Another weird thing that I noted is that even though the make tests_bin and the python -m Corrfunc.tests have the same number of bins, the total number of cell-pairs created is different -- 359833 cell pairs when called from python, and 360051 from C (through make). This could be why the static scheduling only fails mildly, rather than spectacularly as with dynamic scheduling.

I have also discovered that there is a race condition with numdone that results in numdone > num_cell_pairs. This race condition does not change even if I change the numdone update from atomic to critical.

JEEZ

manodeep avatar Nov 24 '21 03:11 manodeep

Another weird thing that I noted is that even though the make tests_bin and the python -m Corrfunc.tests have the same number of bins, the total number of cell-pairs created is different -- 359833 cell pairs when called from python, and 360051 from C (through make). This could be why the static scheduling only fails mildly, rather than spectacularly as with dynamic scheduling.

Solved this one - the C tests do not enable_min_sep_opt whereas the python tests do. When I set options.enable_min_sep_opt = 1 within test_periodic_lin.c, then I get the 359833 cell-pairs.

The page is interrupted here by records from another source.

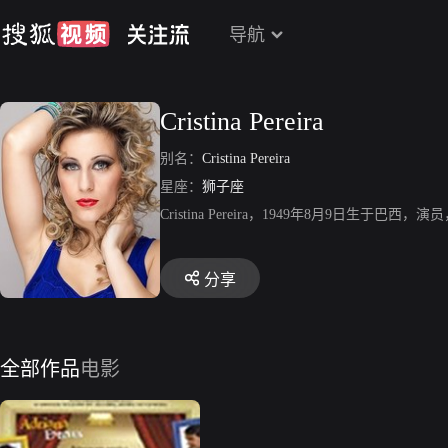
导航
Cristina Pereira
别名：
Cristina Pereira
星座：
狮子座
Cristina Pereira，1949年8月9日生于巴西，演员，代
分享
全部作品
电影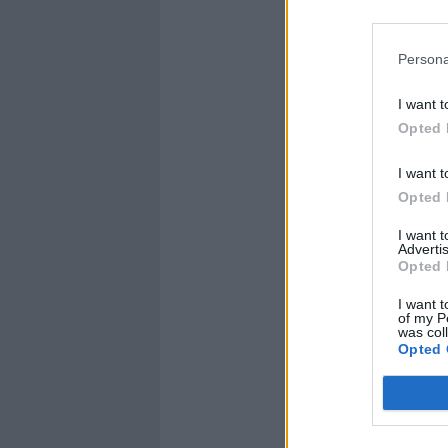
l'attore, no
politica, p
Usa la gent
Persona
comici è fac
quello che 
I want t
rieleggono,
Opted 
non vanno b
magari per
I want t
forse è sta
Opted 
fatta una g
I want 
armi di dis
Advertis
stata fatta p
Opted 
costo del pe
I want t
States, co
of my P
mega automo
was col
Opted 
che consum
spettacoli 
guerra: son
Iraq due, p
e poi non v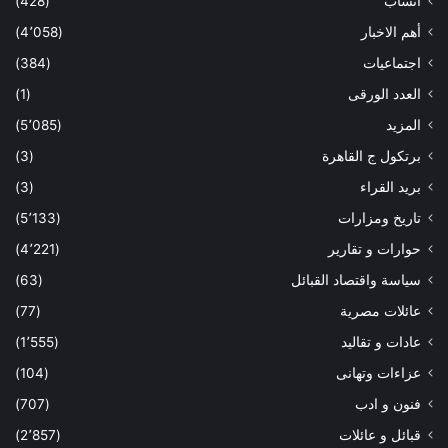
أنساب
(428)
أهم الاخبار
(4٬058)
اجتماعيات
(384)
العدد الورقى
(1)
المزيد
(5٬085)
برتكول ج القاهرة
(3)
بريد القراء
(3)
تاريخ ومزارات
(5٬133)
حوارات و تقارير
(4٬221)
سياسة واقتصاد القبائل
(63)
عائلات مصرية
(77)
عادات و تقاليد
(1٬555)
عزاءات وتهانى
(104)
فنون و ادب
(707)
قبائل و عائلات
(2٬857)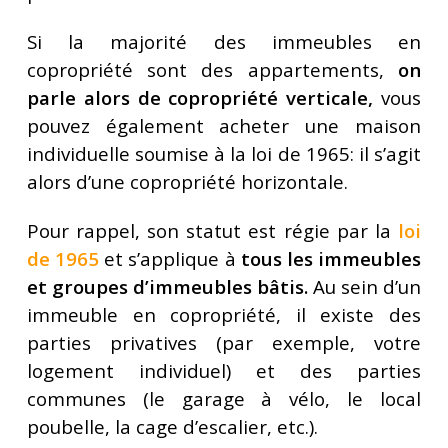
Si la majorité des immeubles en
copropriété sont des appartements,
on
parle alors de copropriété verticale,
vous
pouvez également acheter une maison
individuelle soumise à la loi de 1965: il s’agit
alors d’une copropriété horizontale.
Pour rappel, son statut est régie par la
loi
de 1965
et s’applique à
tous les immeubles
et groupes d’immeubles bâtis.
Au sein d’un
immeuble en copropriété, il existe des
parties privatives (par exemple, votre
logement individuel) et des parties
communes (le garage à vélo, le local
poubelle, la cage d’escalier, etc.).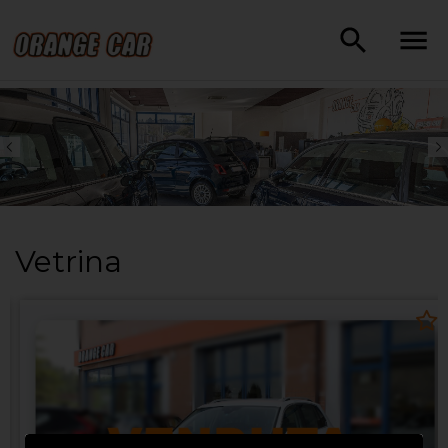
Vetrina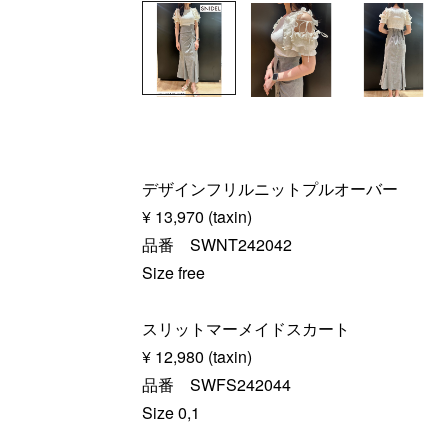
デザインフリルニットプルオーバー
¥ 13,970 (taxin)
品番 SWNT242042
Size free
スリットマーメイドスカート
¥ 12,980 (taxin)
品番 SWFS242044
Size 0,1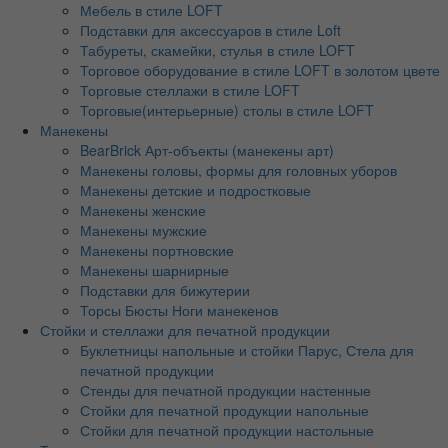
Мебель в стиле LOFT
Подставки для аксессуаров в стиле Loft
Табуреты, скамейки, стулья в стиле LOFT
Торговое оборудование в стиле LOFT в золотом цвете
Торговые стеллажи в стиле LOFT
Торговые(интерьерные) столы в стиле LOFT
Манекены
BearBrick Арт-объекты (манекены арт)
Манекены головы, формы для головных уборов
Манекены детские и подростковые
Манекены женские
Манекены мужские
Манекены портновские
Манекены шарнирные
Подставки для бижутерии
Торсы Бюсты Ноги манекенов
Стойки и стеллажи для печатной продукции
Буклетницы напольные и стойки Парус, Стела для
печатной продукции
Стенды для печатной продукции настенные
Стойки для печатной продукции напольные
Стойки для печатной продукции настольные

manodeep avatar Nov 24 '21 04:11 manodeep

I did some further reading (can't find the reference - the name looked familiar - so someone in the open-source python ecosystem) and it is possible that the OpenMP issues are occurring because OpenMP is linked while the static library is generated (i.e., libcountpairs.a etc) and those static libraries are then again linked into the dynamic C extension shared library. Might be worthwhile to create a dynamic library for the Corrfunc pair-counters in the first place (or use a dynamic library when linking to the C extensions).

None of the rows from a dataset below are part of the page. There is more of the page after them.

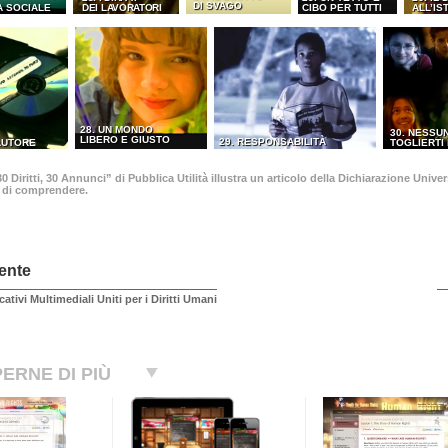
DI SVAGO
A SOCIALE
DEI LAVORATORI
CIBO PER TUTTI
ALL’IS
28. UN MONDO
30. NESSU
LIBERO E GIUSTO
29. RESPONSABILITÀ
’AUTORE
TOGLIERTI 
 Diritti, 30 Annunci” di Pubblica Utilità illustra un articolo della Dichiarazione Univ
o di comprendere.
ente
cativi Multimediali Uniti per i Diritti Umani
ERNE DI PIÙ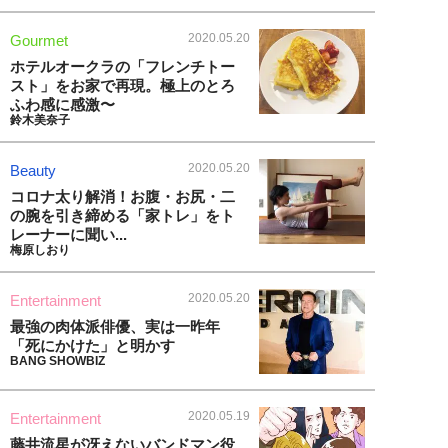
2020.05.20
Gourmet
ホテルオークラの「フレンチトー
スト」をお家で再現。極上のとろ
ふわ感に感激〜
鈴木美奈子
2020.05.20
Beauty
コロナ太り解消！お腹・お尻・二
の腕を引き締める「家トレ」をト
レーナーに聞い...
梅原しおり
2020.05.20
Entertainment
最強の肉体派俳優、実は一昨年
「死にかけた」と明かす
BANG SHOWBIZ
2020.05.19
Entertainment
藤井流星が冴えないバンドマン役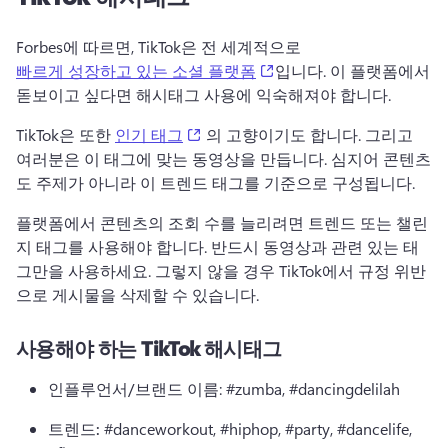
Forbes에 따르면, TikTok은 전 세계적으로
(opens in a new tab)
빠르게 성장하고 있는 소셜 플랫폼
입니다. 이 플랫폼에서 
돋보이고 싶다면 해시태그 사용에 익숙해져야 합니다.
(opens in a new tab)
TikTok은 또한 
인기 태그
 의 고향이기도 합니다. 그리고 
여러분은 이 태그에 맞는 동영상을 만듭니다. 심지어 콘텐츠
도 주제가 아니라 이 트렌드 태그를 기준으로 구성됩니다.
플랫폼에서 콘텐츠의 조회 수를 늘리려면 트렌드 또는 챌린
지 태그를 사용해야 합니다. 반드시 동영상과 관련 있는 태
그만을 사용하세요. 그렇지 않을 경우 TikTok에서 규정 위반
으로 게시물을 삭제할 수 있습니다.
사용해야 하는 TikTok 해시태그
인플루언서/브랜드 이름
: #zumba, #dancingdelilah
트렌드:
 #danceworkout, #hiphop, #party, #dancelife, 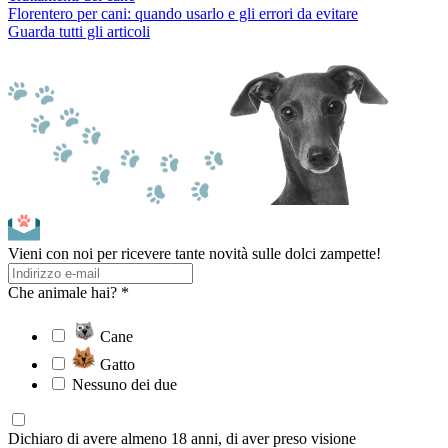
Florentero per cani: quando usarlo e gli errori da evitare
Guarda tutti gli articoli
Vieni con noi per ricevere tante novità sulle dolci zampette!
Che animale hai? *
Cane
Gatto
Nessuno dei due
Dichiaro di avere almeno 18 anni, di aver preso visione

manodeep avatar Jun 14 '23 12:06 manodeep

Creating shared libraries (instead of static libraries) did not resolve the issue of multiple OpenMP runtime libraries (libgomp from compiling with GCC and libiomp5 from mkl within numpy). However, setting "export MKL_THREADING_LAYER=GNU" resolved the problem entirely.

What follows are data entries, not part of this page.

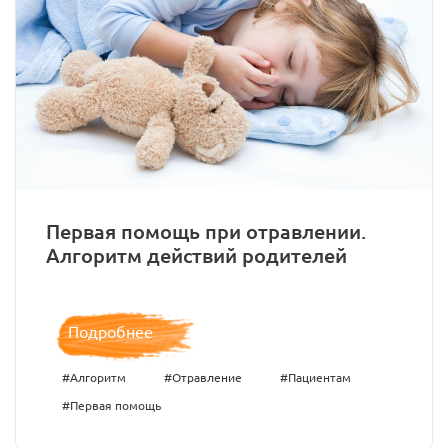
Первая помощь при отравлении.
Алгоритм действий родителей
Подробнее
#Алгоритм
#Отравление
#Пациентам
#Первая помощь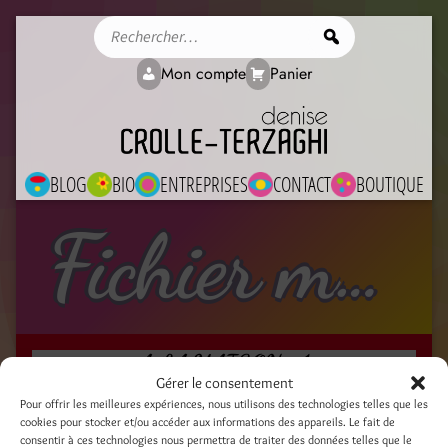
Rechercher
Mon compte
Panier
BLOG
BIO
ENTREPRISES
CONTACT
BOUTIQUE
Fichier média
A LA MAISON_1
Gérer le consentement
10 avril 2024
Pour offrir les meilleures expériences, nous utilisons des technologies telles que les
cookies pour stocker et/ou accéder aux informations des appareils. Le fait de
consentir à ces technologies nous permettra de traiter des données telles que le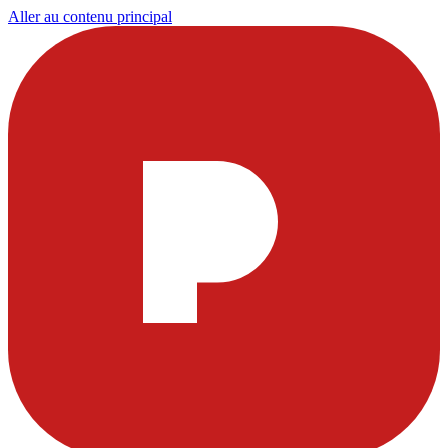
Aller au contenu principal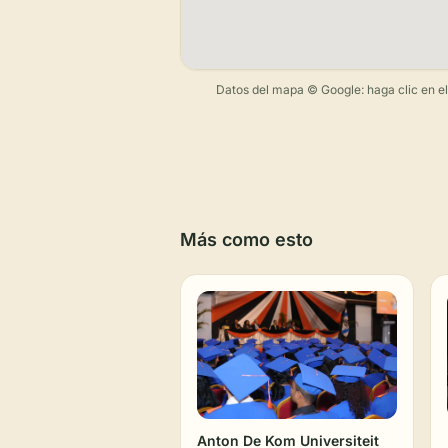
Datos del mapa © Google: haga clic en el m
Más como esto
Anton De Kom Universiteit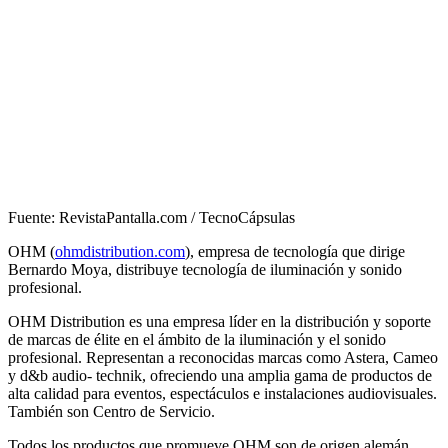
Fuente: RevistaPantalla.com / TecnoCápsulas
OHM (
ohmdistribution.com
), empresa de tecnología que dirige
Bernardo Moya, distribuye tecnología de iluminación y sonido
profesional.
OHM Distribution es una empresa líder en la distribución y soporte
de marcas de élite en el ámbito de la iluminación y el sonido
profesional. Representan a reconocidas marcas como Astera, Cameo
y d&b audio- technik, ofreciendo una amplia gama de productos de
alta calidad para eventos, espectáculos e instalaciones audiovisuales.
También son Centro de Servicio.
Todos los productos que promueve OHM son de origen alemán,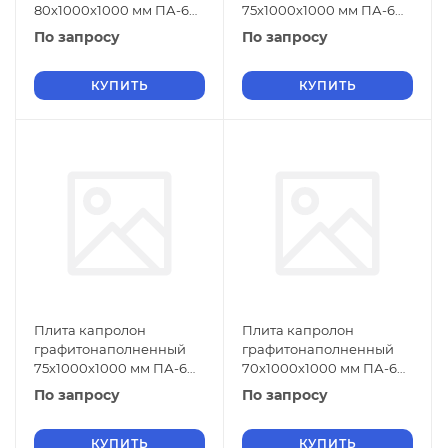
80х1000х1000 мм ПА-6
75х1000х1000 мм ПА-6
СТО 004-17152852-2013
СТО 004-17152852-2013
По запросу
По запросу
зеленый
черный
КУПИТЬ
КУПИТЬ
Плита капролон
Плита капролон
графитонаполненный
графитонаполненный
75х1000х1000 мм ПА-6
70х1000х1000 мм ПА-6
СТО 004-17152852-2013
СТО 004-17152852-2013
По запросу
По запросу
зеленый
зеленый
КУПИТЬ
КУПИТЬ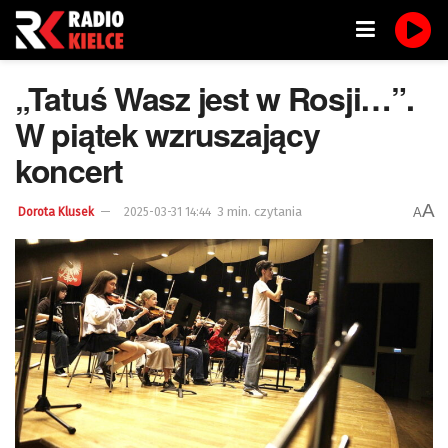
„Tatuś Wasz jest w Rosji…”.
W piątek wzruszający
koncert
A
3 min. czytania
A
Dorota Klusek
2025-03-31 14:44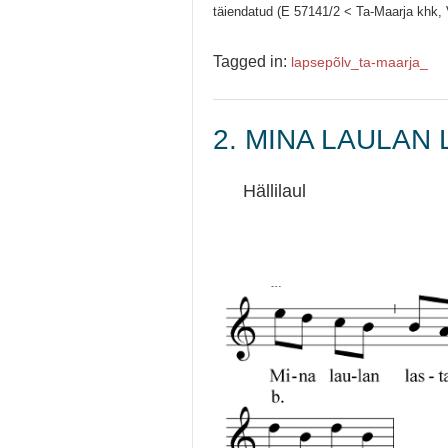
täiendatud (E 57141/2 < Ta-Maarja khk, V
Tagged in:
lapsepõlv_
ta-maarja_
2. MINA LAULAN
Hällilaul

Source - https://github.com/joblib/threadpoolctl/blob/master/multiple_openmp.md (This isn't the article I was referring to in the previous comment)

manodeep avatar Aug 30 '23 12:08 manodeep

Setting that environment variable with os.environ does not work. Though I am not sure I understand why that is, since the documentation says all child processes should inherit the new environment variable. I added a small snippet of code with DD to test whether the OMP runtime environment was working correctly:

#if defined(_OPENMP)
#include <omp.h>

int test_omp_duplicate_runtime_lib_DOUBLE(const int64_t N);

int test_omp_duplicate_runtime_lib_DOUBLE(const int64_t N)
{
    int64_t correct_sum=0.0;
    for(int64_t i=0;i<N;i++) {
        correct_sum += i;
    }

    int64_t omp_sum=0.0;
#pragma omp parallel for schedule(dynamic) reduction(+:omp_sum)
    for(int64_t i=0;i<N;i++) {
        omp_sum += i;
    }
    if(omp_sum != correct_sum) {
        fprintf(stderr,"Basic OMP reduction is causing errors. Expected sum = %"PRId64" sum with OpenMP + reduction = %"PRId64"\n",
                correct_sum, omp_sum);
        return EXIT_FAILURE;
    }
    fprintf(stderr,"Correct result returned\n");
    return EXIT_SUCCESS;
}
#endif

For the case with duplicate OMP libraries, this test code errors with schedule(dynamic) but seems to work fine with schedule(static).

Separately, when setting MKL_THREADING_LAYER=GNU outside within the terminal before invoking Corrfunc (python call_correlation_functions.py) still seems to produce slightly incorrect (but not wildly incorrect) results for the final 2-3 bins.

manodeep avatar Aug 31 '23 23:08 manodeep